Oleh : John Lobo
Namanya Pak Suli. Lahir di Tanah Merah Bangkalan Madura pada tahun 1986. Sudah dua puluh tahun lebih meninggalkan tanah kelahirannya untuk mengadu nasib sebagai pengumpul dan pemilah sampah yang tidak bisa dikomposkan di area Jombang dan Mojekerto, Jawa Timur.
Hari ini, Selasa (7/7/2020) pak Suli memulai aktivitas rutin mencari dan mengumpulkan sampah di beberapa area perumahan, termasuk ditempat kami bermukim. Dari kejauhan saya mengamati pak Suli sedang sibuk menata sampah layak jual di dua keranjang penampungan sementara yang menggelantung pada sisi kiri dan kanan sepeda motor Supra Fit miliknya. Saya mencoba menyapa dengan memanggilnya. Beberapa kali sapaan saya diabaikan. Hal itu bukan karena sengaja namun menurut pak Suli terasa aneh mengingat profesi yang digelutinya selalu dipandang sebelah mata oleh masyarkat, sehingga sulit bagi mereka mendapatkan sapaan dari saipapun. "Jarang ada orang yang menyapa kami pak" tutur pak Suli.
Semenjak pandemi Covid-19 aktivitas bank sampah ditutup sementara . Hal ini tentu membawa dampak semakin menumpuknya timbulan sampah yang dipilah dari rumah warga.
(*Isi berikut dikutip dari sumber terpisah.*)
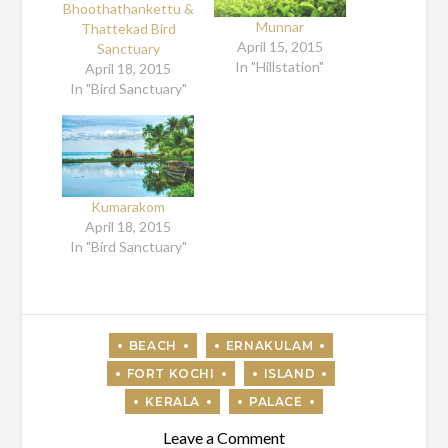
Bhoothathankettu &
Munnar
Thattekad Bird
April 15, 2015
Sanctuary
In "Hillstation"
April 18, 2015
In "Bird Sanctuary"
Kumarakom
April 18, 2015
In "Bird Sanctuary"
on
Leave a Comment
Kehadiran pak Suli hari ini membawa solusi tersendiri dalam upaya memaksimalkan peran masyarakat untuk mengurangi volume sampah rumah tangga.
Harus diakui sampai saat ini peran serta masyarakat secara umum hanya sebatas pembuangan sampah saja, belum sampai pada tahapan pengelolaan sampah yang dapat bermanfaat kembali bagi masyarakat.
Lelaki yang berdomisili di desa Kahuripan, Sumobito Jombang itu menerima sampah bernilai ekonomi dan mulai melalkukan aksi pemilahan serta menata dalam karung plastik besar yang telah disediakannya.
Hal ini dilakukan agar saat dibawa ke penimbangan semakin mudah dan meringkankan pekerjaannya pada tahap berikutnya. Sembari mendisplay sampah beliau berkisah tentang keluarganya.
Pak Suli sudah menikah memiliki anak seorang puerempuan, bahkan sudah dikarunia seorang cucu. Saat ini anak dan cucunya tinggal di Gresik mengikuti sang ayah yang bekerja di sana. Pak Suli menetap di Sumobito hanya bersama sang istri.
Perjumpaan pagi ini bersama pak Suli memberikan insiprasi yang kuat bahwa menyapa sesama tanpa memandang status, profesi, dan agama itu merupakan kebiasaan yang baik walapun dalam bentuk yang sederhana . Saling sapa kendati berawal dari sekedar bas-basi toh bisa jadi media untuk mengenal seseorang dan pendobrak kekakuaan dalam menjalin relasi dengan sesama , menjadi signal bahwa kita memiliki kepekaan terhadap lingkungan sekitar serta memposisikan sosok yang disapa menjadi berarti dimata sesama.